* THE PROBLEM *
Reproduce the rows below, switching each "Source code" to "Code listing" and leaving every other character unchanged.

* PROVIDED RECORDS *
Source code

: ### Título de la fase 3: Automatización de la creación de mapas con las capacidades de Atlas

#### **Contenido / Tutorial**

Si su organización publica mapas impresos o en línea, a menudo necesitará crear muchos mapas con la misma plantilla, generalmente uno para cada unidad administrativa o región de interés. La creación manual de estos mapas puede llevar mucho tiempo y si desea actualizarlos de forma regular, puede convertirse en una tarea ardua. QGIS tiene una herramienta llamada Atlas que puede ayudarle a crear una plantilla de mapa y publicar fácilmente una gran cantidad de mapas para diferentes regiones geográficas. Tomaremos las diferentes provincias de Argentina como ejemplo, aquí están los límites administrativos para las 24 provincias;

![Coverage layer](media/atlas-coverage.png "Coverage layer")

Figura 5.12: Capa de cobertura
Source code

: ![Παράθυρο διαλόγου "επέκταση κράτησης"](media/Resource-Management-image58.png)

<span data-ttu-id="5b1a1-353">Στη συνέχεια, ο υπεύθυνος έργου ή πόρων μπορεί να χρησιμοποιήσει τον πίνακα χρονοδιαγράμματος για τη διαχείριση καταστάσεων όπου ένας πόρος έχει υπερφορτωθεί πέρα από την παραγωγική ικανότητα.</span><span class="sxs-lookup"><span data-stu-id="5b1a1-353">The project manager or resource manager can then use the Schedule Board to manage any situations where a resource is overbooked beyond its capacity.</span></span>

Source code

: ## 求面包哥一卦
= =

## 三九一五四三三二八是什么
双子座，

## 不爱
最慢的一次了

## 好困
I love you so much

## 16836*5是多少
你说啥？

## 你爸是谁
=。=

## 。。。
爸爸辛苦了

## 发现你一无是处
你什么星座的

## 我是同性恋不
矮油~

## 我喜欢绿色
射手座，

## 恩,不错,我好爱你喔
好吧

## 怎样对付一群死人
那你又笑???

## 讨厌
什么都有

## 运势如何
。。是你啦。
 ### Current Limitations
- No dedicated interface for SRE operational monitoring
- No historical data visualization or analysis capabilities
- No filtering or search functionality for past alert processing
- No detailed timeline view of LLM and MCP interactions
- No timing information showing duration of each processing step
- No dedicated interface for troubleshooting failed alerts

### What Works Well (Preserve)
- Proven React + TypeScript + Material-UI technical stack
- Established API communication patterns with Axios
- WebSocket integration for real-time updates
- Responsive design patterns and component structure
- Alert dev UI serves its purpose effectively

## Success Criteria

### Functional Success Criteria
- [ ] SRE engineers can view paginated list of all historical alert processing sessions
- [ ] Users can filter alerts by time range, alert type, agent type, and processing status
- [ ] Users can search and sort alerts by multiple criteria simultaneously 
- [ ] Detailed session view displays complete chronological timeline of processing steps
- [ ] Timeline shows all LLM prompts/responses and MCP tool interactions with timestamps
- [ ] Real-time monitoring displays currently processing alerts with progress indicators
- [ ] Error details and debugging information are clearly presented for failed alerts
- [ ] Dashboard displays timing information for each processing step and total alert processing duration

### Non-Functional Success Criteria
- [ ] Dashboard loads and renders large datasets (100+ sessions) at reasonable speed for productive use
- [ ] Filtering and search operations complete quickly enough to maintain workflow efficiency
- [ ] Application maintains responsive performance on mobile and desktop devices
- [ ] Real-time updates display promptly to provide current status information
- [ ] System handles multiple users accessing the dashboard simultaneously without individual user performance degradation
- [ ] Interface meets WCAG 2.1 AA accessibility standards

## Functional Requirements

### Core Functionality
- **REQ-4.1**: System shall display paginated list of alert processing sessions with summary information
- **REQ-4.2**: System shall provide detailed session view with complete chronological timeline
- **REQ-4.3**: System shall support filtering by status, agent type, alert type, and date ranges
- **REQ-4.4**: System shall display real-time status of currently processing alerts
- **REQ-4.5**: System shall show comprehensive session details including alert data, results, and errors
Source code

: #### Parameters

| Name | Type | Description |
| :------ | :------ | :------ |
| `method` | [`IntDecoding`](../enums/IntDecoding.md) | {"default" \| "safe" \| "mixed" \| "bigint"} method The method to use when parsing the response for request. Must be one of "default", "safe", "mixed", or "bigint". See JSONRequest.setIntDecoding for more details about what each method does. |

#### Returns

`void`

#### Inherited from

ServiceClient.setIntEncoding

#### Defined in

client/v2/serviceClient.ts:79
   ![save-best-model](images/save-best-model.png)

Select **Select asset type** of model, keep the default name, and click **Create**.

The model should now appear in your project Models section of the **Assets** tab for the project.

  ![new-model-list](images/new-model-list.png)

* WRITTEN RESPONSE *
Code listing

: ### Título de la fase 3: Automatización de la creación de mapas con las capacidades de Atlas

#### **Contenido / Tutorial**

Si su organización publica mapas impresos o en línea, a menudo necesitará crear muchos mapas con la misma plantilla, generalmente uno para cada unidad administrativa o región de interés. La creación manual de estos mapas puede llevar mucho tiempo y si desea actualizarlos de forma regular, puede convertirse en una tarea ardua. QGIS tiene una herramienta llamada Atlas que puede ayudarle a crear una plantilla de mapa y publicar fácilmente una gran cantidad de mapas para diferentes regiones geográficas. Tomaremos las diferentes provincias de Argentina como ejemplo, aquí están los límites administrativos para las 24 provincias;

![Coverage layer](media/atlas-coverage.png "Coverage layer")

Figura 5.12: Capa de cobertura
Code listing

: ![Παράθυρο διαλόγου "επέκταση κράτησης"](media/Resource-Management-image58.png)

<span data-ttu-id="5b1a1-353">Στη συνέχεια, ο υπεύθυνος έργου ή πόρων μπορεί να χρησιμοποιήσει τον πίνακα χρονοδιαγράμματος για τη διαχείριση καταστάσεων όπου ένας πόρος έχει υπερφορτωθεί πέρα από την παραγωγική ικανότητα.</span><span class="sxs-lookup"><span data-stu-id="5b1a1-353">The project manager or resource manager can then use the Schedule Board to manage any situations where a resource is overbooked beyond its capacity.</span></span>

Code listing

: ## 求面包哥一卦
= =

## 三九一五四三三二八是什么
双子座，

## 不爱
最慢的一次了

## 好困
I love you so much

## 16836*5是多少
你说啥？

## 你爸是谁
=。=

## 。。。
爸爸辛苦了

## 发现你一无是处
你什么星座的

## 我是同性恋不
矮油~

## 我喜欢绿色
射手座，

## 恩,不错,我好爱你喔
好吧

## 怎样对付一群死人
那你又笑???

## 讨厌
什么都有

## 运势如何
。。是你啦。
 ### Current Limitations
- No dedicated interface for SRE operational monitoring
- No historical data visualization or analysis capabilities
- No filtering or search functionality for past alert processing
- No detailed timeline view of LLM and MCP interactions
- No timing information showing duration of each processing step
- No dedicated interface for troubleshooting failed alerts

### What Works Well (Preserve)
- Proven React + TypeScript + Material-UI technical stack
- Established API communication patterns with Axios
- WebSocket integration for real-time updates
- Responsive design patterns and component structure
- Alert dev UI serves its purpose effectively

## Success Criteria

### Functional Success Criteria
- [ ] SRE engineers can view paginated list of all historical alert processing sessions
- [ ] Users can filter alerts by time range, alert type, agent type, and processing status
- [ ] Users can search and sort alerts by multiple criteria simultaneously 
- [ ] Detailed session view displays complete chronological timeline of processing steps
- [ ] Timeline shows all LLM prompts/responses and MCP tool interactions with timestamps
- [ ] Real-time monitoring displays currently processing alerts with progress indicators
- [ ] Error details and debugging information are clearly presented for failed alerts
- [ ] Dashboard displays timing information for each processing step and total alert processing duration

### Non-Functional Success Criteria
- [ ] Dashboard loads and renders large datasets (100+ sessions) at reasonable speed for productive use
- [ ] Filtering and search operations complete quickly enough to maintain workflow efficiency
- [ ] Application maintains responsive performance on mobile and desktop devices
- [ ] Real-time updates display promptly to provide current status information
- [ ] System handles multiple users accessing the dashboard simultaneously without individual user performance degradation
- [ ] Interface meets WCAG 2.1 AA accessibility standards

## Functional Requirements

### Core Functionality
- **REQ-4.1**: System shall display paginated list of alert processing sessions with summary information
- **REQ-4.2**: System shall provide detailed session view with complete chronological timeline
- **REQ-4.3**: System shall support filtering by status, agent type, alert type, and date ranges
- **REQ-4.4**: System shall display real-time status of currently processing alerts
- **REQ-4.5**: System shall show comprehensive session details including alert data, results, and errors
Code listing

: #### Parameters

| Name | Type | Description |
| :------ | :------ | :------ |
| `method` | [`IntDecoding`](../enums/IntDecoding.md) | {"default" \| "safe" \| "mixed" \| "bigint"} method The method to use when parsing the response for request. Must be one of "default", "safe", "mixed", or "bigint". See JSONRequest.setIntDecoding for more details about what each method does. |

#### Returns

`void`

#### Inherited from

ServiceClient.setIntEncoding

#### Defined in

client/v2/serviceClient.ts:79
   ![save-best-model](images/save-best-model.png)

Select **Select asset type** of model, keep the default name, and click **Create**.

The model should now appear in your project Models section of the **Assets** tab for the project.

  ![new-model-list](images/new-model-list.png)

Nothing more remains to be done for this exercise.